Sachverständigenkosten zur Ermittlung des Grundstückswerts als Nachlassverbindlichkeit
BFH 19.6.2013, II R 20/12Der Kläger ist Alleinerbe seines im August 2009 verstorbenen Onkels. Zum Nachlass gehört u.a. ein mit einem Einfamilienhaus bebautes Grundstück. Im Zusammenhang mit der vom Finanzamt angeforderten Erbschaftsteuererklärung ließ der Kläger ein Sachverständigengutachten zum Nachweis des gemeinen Werts des Grundstücks erstellen. Die Kosten hierfür beliefen sich auf rund 2.593 €. Das für die Bedarfswertfeststellung zuständige Lagefinanzamt stellte den Grundbesitzwert entsprechend dem im Gutachten ermittelten Verkehrswert auf 270.000 € fest.
Das Finanzamt setzte daraufhin unter Zugrundelegung des festgestellten Grundbesitzwerts mit Bescheid aus Juli 2011 Erbschaftsteuer gegen den Kläger fest. Dabei zog es Erbfallkosten nach § 10 Abs. 5 Nr. 3 S. 1 ErbStG in der für das Jahr 2009 geltenden Fassung ab, ohne jedoch die geltend gemachten Sachverständigenkosten für die Ermittlung des Grundstückswerts zu berücksichtigen.
Das FG wies die hiergegen gerichtete Klage mit der Begründung ab, die Kosten für ein Sachverständigengutachten zum Nachweis eines niedrigeren gemeinen Wertes seien Kosten der Rechtsverfolgung zur Minderung der Erbschaftsteuer und damit nicht nach § 10 Abs. 5 Nr. 3 S. 1 ErbStG abzugsfähig. Soweit das Verkehrswertgutachten auch der Bestimmung der Preisuntergrenze im Zusammenhang mit einem geplanten Verkauf des Anwesens gedient habe, lägen Kosten der Verwertung des Nachlasses vor, die ebenfalls nicht abzugsfähig seien. Auf die Revision des Klägers hob der BFH das Urteil auf und gab der Klage statt.
Die Gründe:
Die im Zusammenhang mit der Erbschaftsteuererklärung angefallenen Kosten für das Sachverständigengutachten zum Nachweis des gemeinen Werts des Nachlassgrundstücks sind entgegen der Auffassung des FG als Nachlassverbindlichkeit abzugsfähig.

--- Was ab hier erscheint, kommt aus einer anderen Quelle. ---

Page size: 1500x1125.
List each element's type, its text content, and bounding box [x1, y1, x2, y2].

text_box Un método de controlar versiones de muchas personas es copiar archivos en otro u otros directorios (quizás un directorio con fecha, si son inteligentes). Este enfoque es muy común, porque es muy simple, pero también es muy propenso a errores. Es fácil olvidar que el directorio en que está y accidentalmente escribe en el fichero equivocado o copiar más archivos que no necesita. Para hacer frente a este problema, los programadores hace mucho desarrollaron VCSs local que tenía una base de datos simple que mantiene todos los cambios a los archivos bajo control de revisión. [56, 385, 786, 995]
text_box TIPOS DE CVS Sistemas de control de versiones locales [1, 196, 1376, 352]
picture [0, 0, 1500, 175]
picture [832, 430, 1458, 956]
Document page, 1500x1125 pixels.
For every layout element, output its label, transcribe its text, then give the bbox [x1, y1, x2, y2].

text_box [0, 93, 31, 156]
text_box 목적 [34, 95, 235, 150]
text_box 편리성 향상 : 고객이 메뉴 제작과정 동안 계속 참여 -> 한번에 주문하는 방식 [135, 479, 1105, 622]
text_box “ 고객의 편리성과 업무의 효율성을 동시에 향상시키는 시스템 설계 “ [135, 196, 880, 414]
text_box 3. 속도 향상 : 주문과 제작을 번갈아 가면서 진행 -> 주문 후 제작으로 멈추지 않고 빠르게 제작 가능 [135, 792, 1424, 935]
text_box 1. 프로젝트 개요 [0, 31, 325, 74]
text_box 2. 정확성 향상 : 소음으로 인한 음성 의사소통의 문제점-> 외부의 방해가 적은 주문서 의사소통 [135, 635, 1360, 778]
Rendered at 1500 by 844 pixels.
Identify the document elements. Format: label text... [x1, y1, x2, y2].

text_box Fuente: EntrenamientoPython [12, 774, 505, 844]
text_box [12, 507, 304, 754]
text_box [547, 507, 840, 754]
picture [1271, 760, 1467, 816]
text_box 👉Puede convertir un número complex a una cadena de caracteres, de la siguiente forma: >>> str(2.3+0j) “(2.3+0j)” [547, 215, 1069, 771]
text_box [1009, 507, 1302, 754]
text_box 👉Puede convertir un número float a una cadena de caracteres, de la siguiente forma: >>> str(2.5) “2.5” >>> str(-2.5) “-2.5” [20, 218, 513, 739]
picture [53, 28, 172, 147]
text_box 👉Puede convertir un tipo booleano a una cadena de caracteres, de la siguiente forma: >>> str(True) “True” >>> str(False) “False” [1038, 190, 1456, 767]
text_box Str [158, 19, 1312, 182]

Nach § 10 Abs. 5 Nr. 3 S. 1 ErbStG sind, soweit sich nicht aus den Abs. 6 bis 9 etwas anderes ergibt, als Nachlassverbindlichkeit u.a. die Kosten abzugsfähig, die dem Erwerber unmittelbar im Zusammenhang mit der Abwicklung, Regelung oder Verteilung des Nachlasses oder mit der Erlangung des Erwerbs entstehen. Der Begriff der Nachlassregelungskosten ist grundsätzlich weit auszulegen. Dazu gehören auch die Kosten für die Bewertung von Nachlassgegenständen, wenn sie in engem zeitlichen und sachlichen Zusammenhang mit dem Erwerb von Todes wegen und nicht erst durch die spätere Verwaltung des Nachlasses.
Nachlassregelungskosten sind insbesondere Aufwendungen für die Erstellung eines Sachverständigengutachtens nach § 198 des Bewertungsgesetzes in der für 2009 geltenden Fassung zum Nachweis eines niedrigeren gemeinen Werts eines zum Nachlass gehörenden Grundstücks. Derartige Aufwendungen sind durch den Erbfall veranlasst und stehen unmittelbar mit der Regelung und Abwicklung des Nachlasses im Zusammenhang.
Auch § 10 Abs. 8 ErbStG stand einem Abzug der Kosten für ein Sachverständigengutachten zum Nachweis eines niedrigeren gemeinen Werts des Nachlassgrundstücks nicht entgegen. Nach dieser Vorschrift ist die von dem Erwerber zu entrichtende eigene Erbschaftsteuer nicht abzugsfähig. Bei den Kosten für die Bewertung von Nachlassgegenständen handelt es sich jedoch nicht um Rechtsverfolgungskosten in diesem Sinne. Für eine weiter gehende Erstreckung des Abzugsverbots auf die Kosten der Bewertung eines zum Nachlass gehörenden Gegenstands bietet die Vorschrift keine Grundlage. Da das FG von einer anderen Rechtsauffassung ausgegangen war, wurde die Vorentscheidung aufgehoben.